What you will do »
A) Answer these from the equal right post, one line each:
(i) Which readers reacted most to the earlier piece on siblings?
(ii) How does the post translate "Mio le waku. Ko kuku se alakobi"?
(iii) What do some parents use to celebrate a later child's naming ceremony?
B) Extend the equal right post, picking up after its final sentence and keeping its voice.

Selected passage »
EQUAL RIGHT



Some couple of months back, I wrote on siblings palava with last borns being my vocal point. It generated a lot of reactions from my readers especially the older siblings. Not to worry dear last borns, I am here  to fight for your right today. Maybe not just last borns but subsequent child(ren), that is, children who are not the first child. 

It is a common law in a Nigerian home (still looking for who made the law) to see various pictures of first born child beautifully dressed, cutting birthday cakes and the likes. The love and affection these people receive from our parents are so massive with reason being that they are the first fruit, womb openers and all other terms they are qualified with. Now, do not get me wrong. I am not saying parents do not love subsequent children. Of course, they do. 

However, in this case you get to hear "Mio le waku. Ko kuku se alakobi". Translated as "I cannot come and die. (S)he is not my first child". Some parents even go as far as celebrating their first child's naming ceremony in   an elaborate way but that of subsequent children with ordinary biscuit and soft drinks.

Dataset content »

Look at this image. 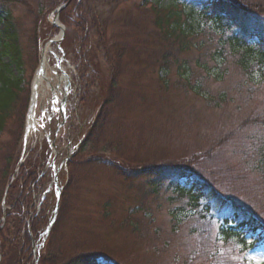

Answers for the exercise »
A)
(i) The older siblings.
(ii) "I cannot come and die. (S)he is not my first child."
(iii) Ordinary biscuit and soft drinks.

B)
We are watching. Pictures do not lie. Things like this causes issue between children later in future even though they might not publicly show it.

This post is not to create enmity between siblings  but to create awareness to parents, especially future parents, that every child has equal rights. Do not start what you cannot finish.

By the way, I am still looking for my one year birthday anniversary picture(s). Na d matter my parent and I still dey settle.

Till we settle the matter,
Mobola.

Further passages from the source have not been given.